All Wilson remembers is the Tony errors-of-omission: Malkovich, the play, and director Marshall Mason failed to get nominated, and Lou Liberatore lost the Tony for Featured Actor in a Play to B.D. Wong's performance in the title role of M. Butterfly. "The day after the nominations were announced, [B.D.] came down to the theater and apologized to Lou," Wilson recalls. "He said, 'This is so wrong because I have the lead and you're in a supporting category.
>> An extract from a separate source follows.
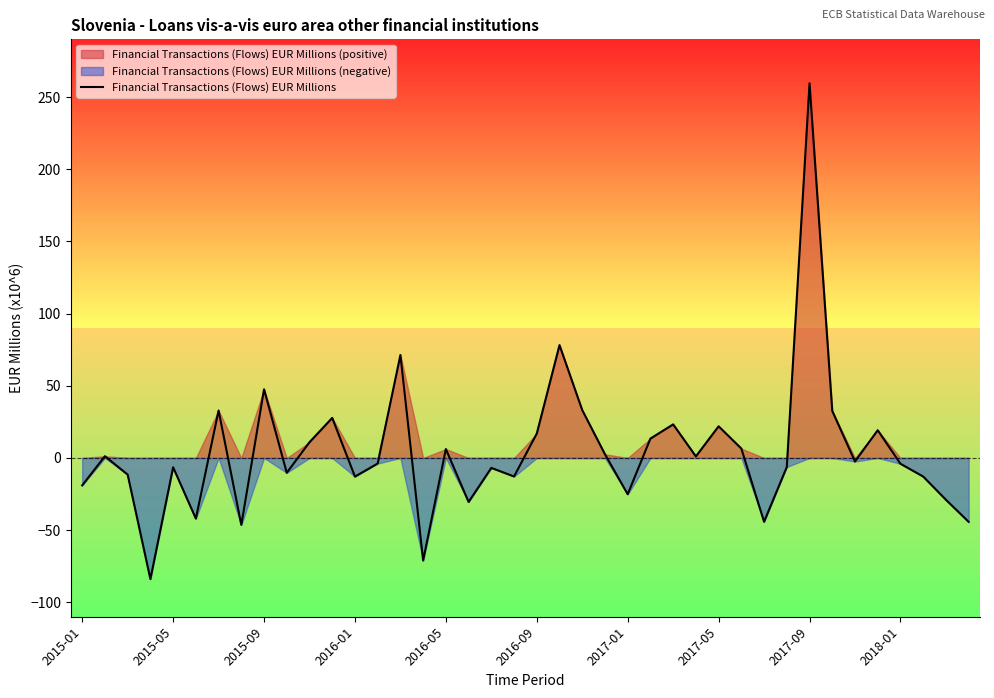

Which category has the highest value in the Financial Transactions (Flows) EUR Millions series?

2017-09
By all rights, I should be up for Best Actress.' "
TACT-FULLY PUT PRIESTLEY
Those of you who never realized that J.B. Priestley called again after An Inspector Calls are advised to check out his seldom-seen 1937 opus Time and the Conways, which The Actors Company Theater (TACT) will reprise for three concert performances this weekend at the New-York Historical Society (2 West 77th Street) at 7:30pm on Friday, 2pm on Sunday, and 7:30pm on Monday. Simon Jones, Delphi Harrington, Eve Michelson, Margaret Nichols, John Plumpis, Scott Schafer, and Lyn Wright comprise the cast.
When the play was first (and last) seen on Broadway in 1938, it starred Sybil Thorndike and Jessica Tandy (pre-Hume Cronyn). At the time, Tandy was wed to Jack Hawkins.